Let's try induction. Clearly x(1)= 1< $\displaystyle \frac{1+\sqrt{5}}{2}$, which is about 1.47. Suppose x(k)< $\displaystyle \frac{1+\sqrt{5}}{2}$
Then x(k)+ 1< $\displaystyle \frac{3+ \sqrt{5}}{2}$, $\displaystyle \frac{1}{x(k)+1}> \frac{2}{3+ \sqrt{5}}$, and $\displaystyle x(k+1)= 2- 1/(x(k)+1)< 2- \frac{2}{3+ \sqrt{5}}= \frac{4+\sqrt{5}}{3+ \sqrt{5}}$

Rationalizing the denominator, we have $\displaystyle x(n+1)< \frac{4+ 2\sqrt{5}}{3+ \sqrt{5}}\frac{3-\sqrt{5}}{3-\sqrt{5}}= \frac{2+ 2\sqrt{5}}{4}= \frac{1+ \sqrt{5}}{2}$, exactly what was needed.

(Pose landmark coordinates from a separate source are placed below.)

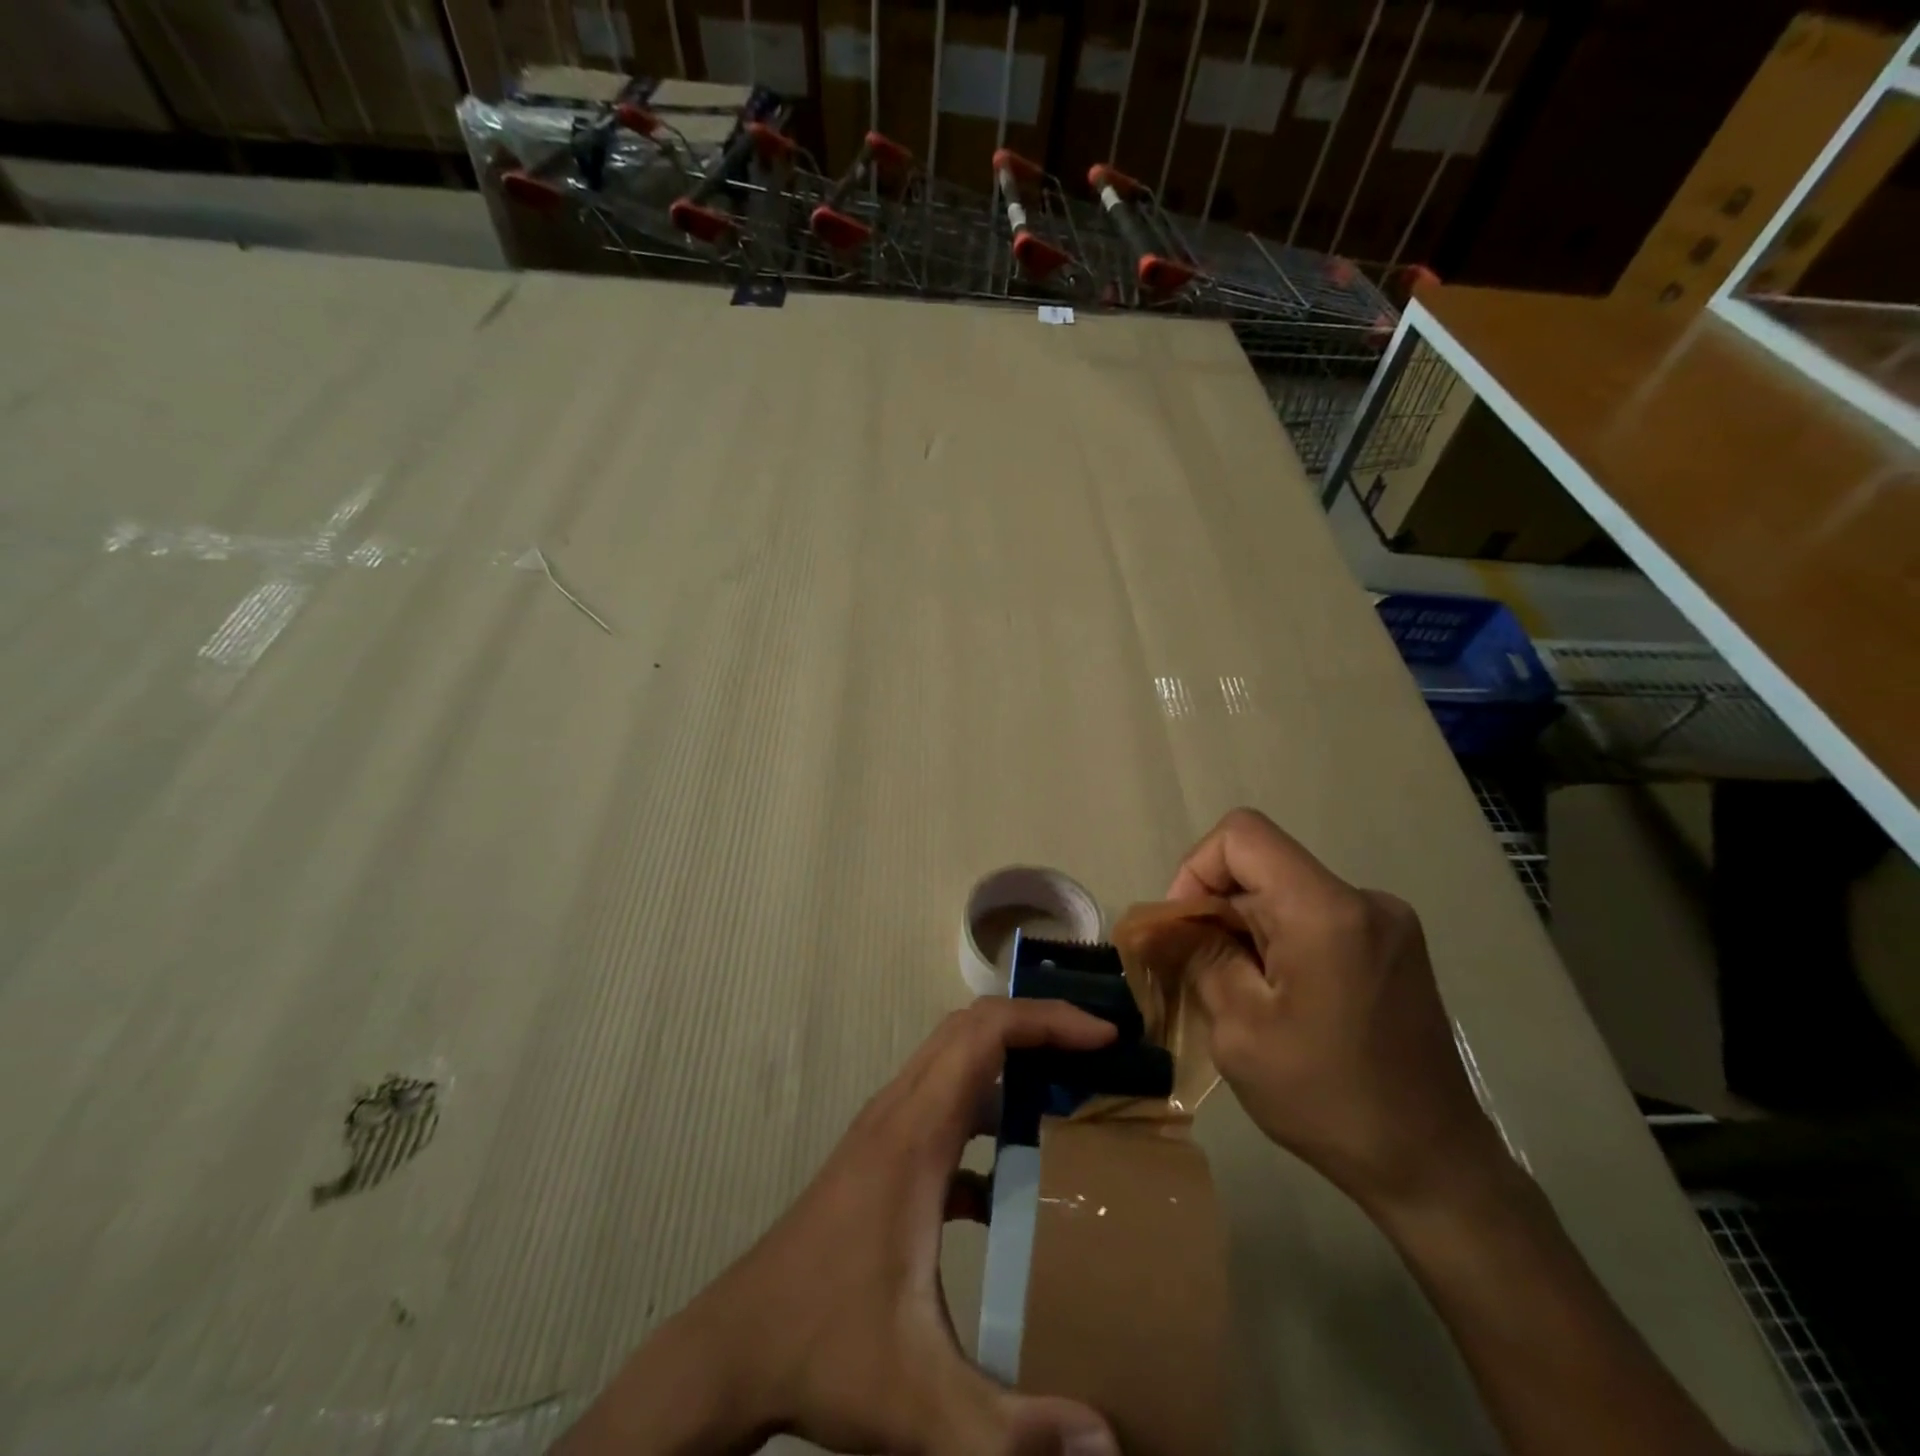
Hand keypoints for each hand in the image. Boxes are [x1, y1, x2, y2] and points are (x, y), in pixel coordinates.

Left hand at [558, 999, 1122, 1455]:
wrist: (737, 1347)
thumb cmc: (825, 1349)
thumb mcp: (922, 1400)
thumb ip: (1013, 1429)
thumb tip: (1109, 1446)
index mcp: (914, 1134)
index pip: (983, 1035)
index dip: (1046, 1020)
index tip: (1104, 1035)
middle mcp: (899, 1113)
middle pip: (971, 1029)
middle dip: (1037, 1024)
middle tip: (1098, 1051)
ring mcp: (886, 1131)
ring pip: (954, 1059)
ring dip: (1010, 1060)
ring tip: (1069, 1092)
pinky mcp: (882, 1159)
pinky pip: (943, 1106)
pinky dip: (986, 1110)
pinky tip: (1013, 1178)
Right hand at [1167, 808, 1503, 1213]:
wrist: (1434, 1167)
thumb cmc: (1327, 1099)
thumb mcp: (1239, 1030)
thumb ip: (1198, 958)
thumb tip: (1161, 923)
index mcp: (1326, 910)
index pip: (1241, 835)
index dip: (1196, 870)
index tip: (1185, 930)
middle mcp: (1363, 899)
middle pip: (1263, 866)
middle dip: (1219, 911)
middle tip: (1200, 974)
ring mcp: (1386, 922)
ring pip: (1285, 893)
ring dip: (1248, 931)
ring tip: (1240, 995)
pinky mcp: (1394, 946)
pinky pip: (1315, 917)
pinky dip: (1281, 943)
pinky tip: (1280, 999)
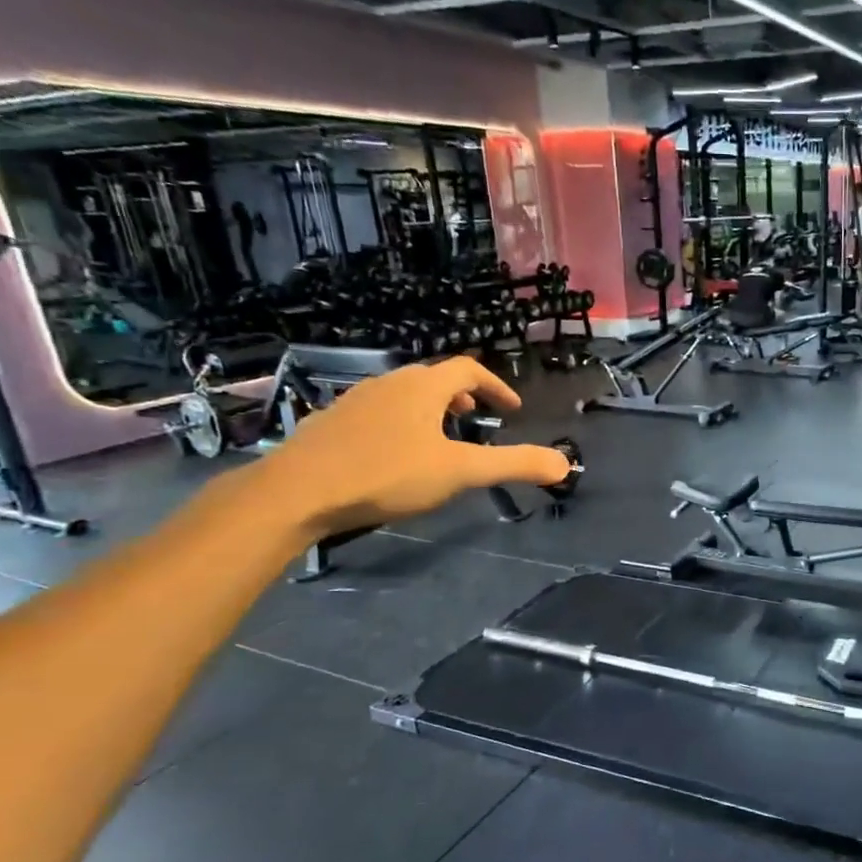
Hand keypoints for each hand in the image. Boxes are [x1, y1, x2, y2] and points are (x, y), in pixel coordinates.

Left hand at [260, 358, 571, 535]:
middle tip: (477, 419)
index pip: (468, 369)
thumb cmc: (386, 474)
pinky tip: (395, 454)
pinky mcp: (331, 421)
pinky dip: (400, 421)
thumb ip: (513, 465)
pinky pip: (378, 411)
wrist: (298, 491)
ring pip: (403, 394)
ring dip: (430, 408)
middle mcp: (389, 383)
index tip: (511, 409)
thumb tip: (564, 464)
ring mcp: (355, 400)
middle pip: (434, 378)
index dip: (495, 386)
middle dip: (462, 396)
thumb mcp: (459, 472)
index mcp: (422, 387)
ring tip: (440, 437)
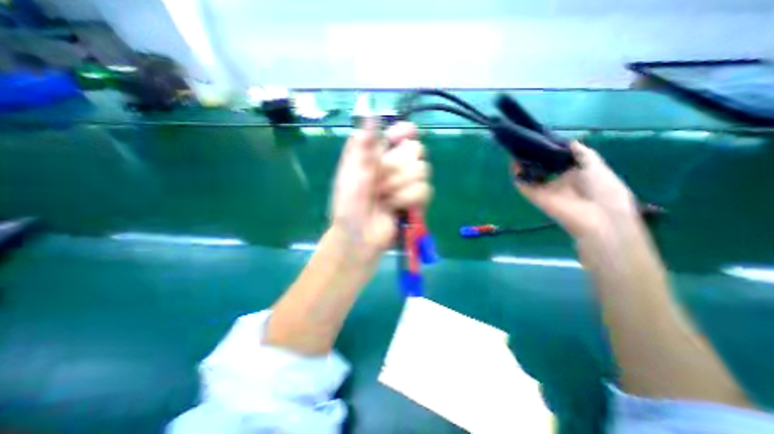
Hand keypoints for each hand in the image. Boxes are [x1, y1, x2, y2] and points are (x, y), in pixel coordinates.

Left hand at [331, 121, 432, 259]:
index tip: (401, 137)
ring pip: (422, 170)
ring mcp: (409, 183)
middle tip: (378, 182)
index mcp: (380, 155)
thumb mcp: (350, 172)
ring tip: (384, 198)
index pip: (403, 133)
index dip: (405, 132)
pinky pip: (424, 190)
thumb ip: (363, 145)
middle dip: (396, 167)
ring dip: (399, 186)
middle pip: (416, 150)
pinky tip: (394, 207)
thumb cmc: (349, 203)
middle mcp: (397, 165)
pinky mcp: (417, 200)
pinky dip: (406, 199)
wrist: (359, 234)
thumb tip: (371, 114)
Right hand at [516, 142, 638, 239]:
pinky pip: (523, 185)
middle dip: (533, 157)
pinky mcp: (535, 196)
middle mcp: (556, 180)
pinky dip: (517, 175)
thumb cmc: (602, 188)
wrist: (598, 215)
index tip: (541, 140)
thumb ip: (582, 153)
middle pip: (540, 167)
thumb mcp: (596, 165)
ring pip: (529, 176)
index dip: (548, 151)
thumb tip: (569, 141)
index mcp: (572, 173)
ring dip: (522, 165)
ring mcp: (544, 189)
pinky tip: (515, 163)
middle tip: (526, 144)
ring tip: (518, 151)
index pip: (556, 161)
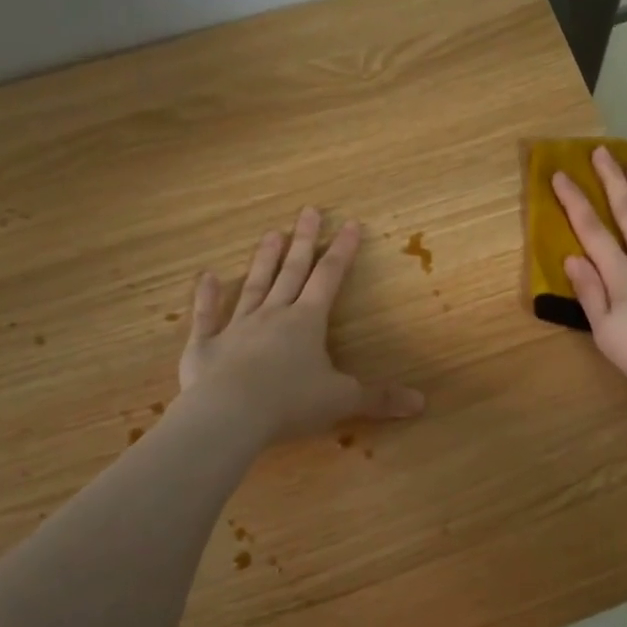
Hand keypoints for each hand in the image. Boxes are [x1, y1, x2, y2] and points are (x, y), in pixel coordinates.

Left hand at [178, 208, 424, 440]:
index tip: (350, 224)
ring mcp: (236, 327)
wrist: (228, 415)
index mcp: (307, 322)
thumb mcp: (342, 400)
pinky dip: (206, 296)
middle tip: (308, 211)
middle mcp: (272, 315)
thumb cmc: (290, 403)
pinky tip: (206, 276)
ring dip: (264, 260)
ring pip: (254, 286)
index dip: (342, 251)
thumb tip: (421, 403)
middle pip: (292, 271)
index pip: (329, 278)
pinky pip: (206, 316)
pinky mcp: (204, 347)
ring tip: (271, 233)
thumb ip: (379, 399)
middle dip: (304, 241)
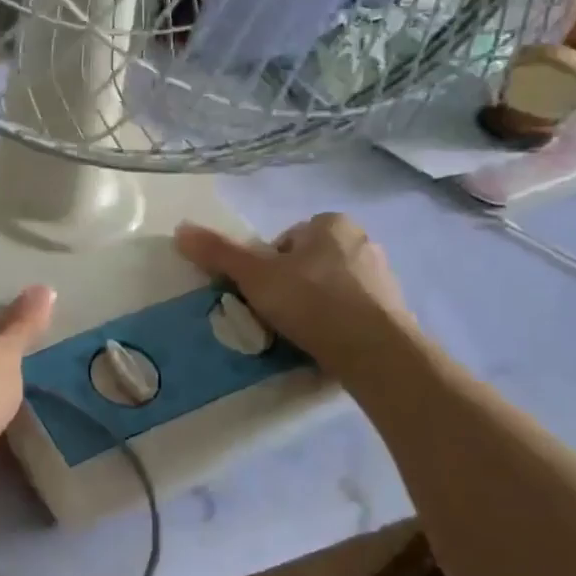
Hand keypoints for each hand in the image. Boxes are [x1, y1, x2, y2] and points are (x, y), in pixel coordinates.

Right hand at [175, 213, 414, 373]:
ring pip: (331, 288)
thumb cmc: (312, 301)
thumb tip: (179, 229)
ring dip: (314, 306)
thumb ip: (218, 253)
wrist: (376, 351)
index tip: (261, 293)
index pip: (285, 240)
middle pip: (307, 263)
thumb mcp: (255, 276)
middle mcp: (362, 242)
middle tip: (275, 314)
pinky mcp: (396, 312)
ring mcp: (383, 278)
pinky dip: (337, 325)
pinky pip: (353, 312)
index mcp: (332, 224)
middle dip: (291, 286)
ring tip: (299, 334)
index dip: (266, 267)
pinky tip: (325, 345)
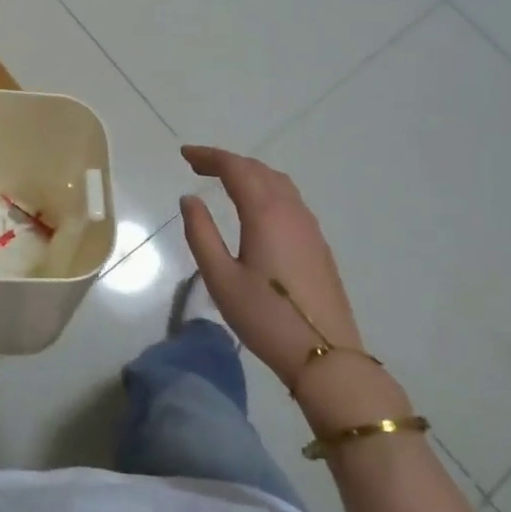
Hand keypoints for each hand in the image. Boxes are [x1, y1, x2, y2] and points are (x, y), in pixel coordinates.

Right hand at [179, 146, 364, 389]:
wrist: (326, 356)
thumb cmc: (265, 317)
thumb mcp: (220, 278)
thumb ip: (201, 233)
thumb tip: (189, 199)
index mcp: (265, 213)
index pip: (235, 168)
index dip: (209, 156)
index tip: (184, 154)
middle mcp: (291, 211)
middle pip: (259, 170)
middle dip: (227, 162)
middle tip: (198, 166)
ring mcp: (309, 227)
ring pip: (278, 183)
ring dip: (249, 174)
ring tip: (224, 182)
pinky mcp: (318, 245)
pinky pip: (290, 200)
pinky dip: (266, 190)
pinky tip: (255, 209)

That is, since x(n) lies between $\displaystyle \frac{1- \sqrt{5}}{2}$ and $\displaystyle \frac{1+\sqrt{5}}{2}$, it is, as we saw above, an increasing sequence. Further, since it has $\displaystyle \frac{1+ \sqrt{5}}{2}$ as upper bound, and is increasing, it is a convergent sequence.
• Jan 2nd 2009, 06:25 AM
Jester
Quote:

Originally Posted by Kat-M
here is the correct problem. In the original question i had 1+x(n)/(1+x(n+1)) but it should be 1+x(n)/(1+x(n)).

suppose {x(n)} is a sequence such that
x(1)=1 and
x(n+1)=1+x(n)/(1+x(n)) ; n>=1

Prove that this sequence converges and find the limit.

I know how to find the limit of this sequence but dont know how to show that {x(n)} is a convergent sequence. Please help me on this.

Another way is to solve your problem directly. The substitution

$\displaystyle x_n = \frac{a y_n}{y_n + 1}$

for suitable $\displaystyle a$ (guess what number see HallsofIvy reply) the difference equation will become a linear difference equation which can be solved exactly.
• Jan 2nd 2009, 03:09 PM
Kat-M
Thank you very much
HollsofIvy and danny arrigo. you two helped me a lot. Thank you so much.